The Mallory Light Filtering Roller Blind is a made-to-measure roller from So Easy Blinds, offered in 3 finishes with names that lean into warmth and atmosphere - Aurora, Sunrise, and Twilight. As a light-filtering roller it lets daylight through while reducing glare and providing privacy during the day, and it starts at £68.15 for smaller window sizes.
Who it suits
Light-filtering rollers work well in living rooms and home offices where you want the blind down during the day but still need usable light coming through. The Mallory's warm palette suits spaces where a south- or west-facing window brings strong afternoon light that needs softening rather than blocking. A light-filtering fabric diffuses that glare without turning the room dark at noon.
For dining rooms, hallways, and snug sitting areas where privacy from the street matters more than precise light control, a light-filtering roller is often the most practical single-blind solution. It handles the privacy need cleanly without the cost or complexity of two layers - a sheer and a blackout - at each window.
The Mallory is less suited to bedrooms if genuine darkness is the goal. Light-filtering fabric admits enough light that summer mornings will be visible through it; early risers and shift workers, or parents managing young children's sleep, need a blackout fabric instead. Equally, bathrooms and kitchens are not natural homes for this range - those rooms favour moisture-resistant PVC roller fabrics or wipe-clean venetian slats over a fabric-only roller. Check the retailer's guidance on whether this fabric is recommended for high-humidity environments before ordering.
The colours
3 colours available
The three finishes - Aurora, Sunrise, and Twilight - read as variations on a warm, ambient theme rather than a broad tonal spread. Aurora and Sunrise suggest lighter, more golden tones; Twilight steps toward something moodier and deeper. All three sit in a palette that will read warmly in late afternoon light and suit rooms decorated in earthy neutrals, warm whites, or ochre and terracotta tones.
If you are decorating a room in cooler greys, blue-whites, or slate tones, it is worth ordering fabric samples before committing, because the warmth in these names may not sit easily in a cool scheme. There are no neutral stone or white options in this range, and no bold or contrasting colours either. The Mallory is a considered, atmospheric offering rather than a utility palette - which is either exactly what you want or a reason to look at a broader range depending on your room.
The three finishes appear to be priced consistently at the same base rate; the per-range details do not indicate any premium-priced variant among the three.
Price by your dimensions
Enter your window size. We round up to the next standard size, which matches how the retailer actually quotes you.

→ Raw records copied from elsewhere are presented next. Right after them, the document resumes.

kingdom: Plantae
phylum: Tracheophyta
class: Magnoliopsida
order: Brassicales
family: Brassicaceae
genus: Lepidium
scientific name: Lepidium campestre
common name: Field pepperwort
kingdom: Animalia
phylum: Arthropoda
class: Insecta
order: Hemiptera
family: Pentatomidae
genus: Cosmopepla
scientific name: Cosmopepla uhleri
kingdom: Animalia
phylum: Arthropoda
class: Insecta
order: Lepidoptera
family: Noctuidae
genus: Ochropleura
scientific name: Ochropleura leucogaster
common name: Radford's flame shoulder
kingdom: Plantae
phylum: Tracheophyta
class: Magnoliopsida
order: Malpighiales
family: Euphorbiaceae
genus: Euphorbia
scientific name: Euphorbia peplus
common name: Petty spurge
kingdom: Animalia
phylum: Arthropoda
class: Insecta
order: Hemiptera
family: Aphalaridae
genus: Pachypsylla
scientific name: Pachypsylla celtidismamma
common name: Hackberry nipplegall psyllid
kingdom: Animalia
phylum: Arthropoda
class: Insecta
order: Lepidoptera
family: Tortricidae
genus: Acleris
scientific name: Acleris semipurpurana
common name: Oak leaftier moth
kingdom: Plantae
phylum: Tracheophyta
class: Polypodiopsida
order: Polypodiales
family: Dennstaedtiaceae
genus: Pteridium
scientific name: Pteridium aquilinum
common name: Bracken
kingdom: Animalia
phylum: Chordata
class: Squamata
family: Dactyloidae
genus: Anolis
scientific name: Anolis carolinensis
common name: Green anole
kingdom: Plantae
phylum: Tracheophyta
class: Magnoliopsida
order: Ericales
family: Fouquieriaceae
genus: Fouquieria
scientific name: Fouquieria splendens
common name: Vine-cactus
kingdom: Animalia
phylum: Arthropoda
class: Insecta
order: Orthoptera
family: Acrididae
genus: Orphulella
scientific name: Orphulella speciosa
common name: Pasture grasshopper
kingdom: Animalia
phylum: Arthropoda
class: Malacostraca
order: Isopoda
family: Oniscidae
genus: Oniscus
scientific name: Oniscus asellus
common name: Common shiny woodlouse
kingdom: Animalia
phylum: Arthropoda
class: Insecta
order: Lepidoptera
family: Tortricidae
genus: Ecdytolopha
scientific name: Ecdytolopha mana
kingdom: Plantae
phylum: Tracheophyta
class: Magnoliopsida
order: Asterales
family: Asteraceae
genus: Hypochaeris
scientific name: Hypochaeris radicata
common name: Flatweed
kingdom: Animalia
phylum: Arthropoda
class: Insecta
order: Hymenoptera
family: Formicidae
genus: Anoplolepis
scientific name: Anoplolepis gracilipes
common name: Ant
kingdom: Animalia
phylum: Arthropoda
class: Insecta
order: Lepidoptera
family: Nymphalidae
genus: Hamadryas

Starting at £68.15, the Mallory sits at a mid-range entry point for a made-to-measure light-filtering roller from a specialist UK blind retailer. Price increases with width and drop as the blind grows; wider or longer windows will see a significant step up from the from-price, which reflects the smallest standard size. The grid above shows how the cost scales across common window dimensions so you can estimate the budget before you measure up.
Made-to-measure is the default format here: you give So Easy Blinds your exact window width and the drop you want, and the blind is cut to those dimensions. That removes the need to cut down an off-the-shelf blind, which is a practical advantage even at modest price points.
How it compares
Against other light-filtering rollers in a similar price bracket, the Mallory's clearest differentiator is its warm, atmospheric palette rather than the generic stone-cream-grey spread common across the category. If that warmth fits your room and scheme, it is a genuine merit point; if your room calls for a strictly neutral or cool finish, a retailer offering a broader colour spread will serve you better.
For rooms where more flexible light control matters, a day-night (zebra) roller offers an adjustable alternative: alternating sheer and opaque fabric stripes can be aligned for more or less light transmission as the day changes. The Mallory, like any plain roller, is either down or up - there is no intermediate position within the fabric itself. If you need true blackout, a heavier blackout-backed roller fabric is the direct upgrade; the trade-off is that you lose the daylight diffusion entirely.
Fitting and operation
Roller blinds are among the simpler blinds to fit, requiring two brackets fixed above or inside the window recess and the tube clipped in. So Easy Blinds, like most UK blind retailers, supports both inside-recess and outside-recess (face-fix) installation from the same product. Measuring accurately before ordering matters more than the fitting itself - an inside-recess fit needs a recess deep enough for the bracket and tube, and the width should be measured at the narrowest point of the recess.
Chain operation is standard for made-to-measure rollers at this price point. Cord safety under UK regulations requires that hanging cords be managed with a cleat or tensioner; check what So Easy Blinds includes with the blind and confirm it meets your needs if the blind will be in a room used by children.
Likely the same fabric, at other retailers
Mallory roller blinds are sold under the same name by more than one UK retailer, and the price scales identically across window sizes - a strong sign it is the same fabric from the same supplier:
- Swift Direct Blinds from £11.00
- Blinds By Post from £58.00
- So Easy Blinds this page from £68.15
We match these on the shared name and an identical price curve, not an independent inspection, so treat it as likely the same fabric rather than confirmed - and check the specification and colour at each retailer before buying.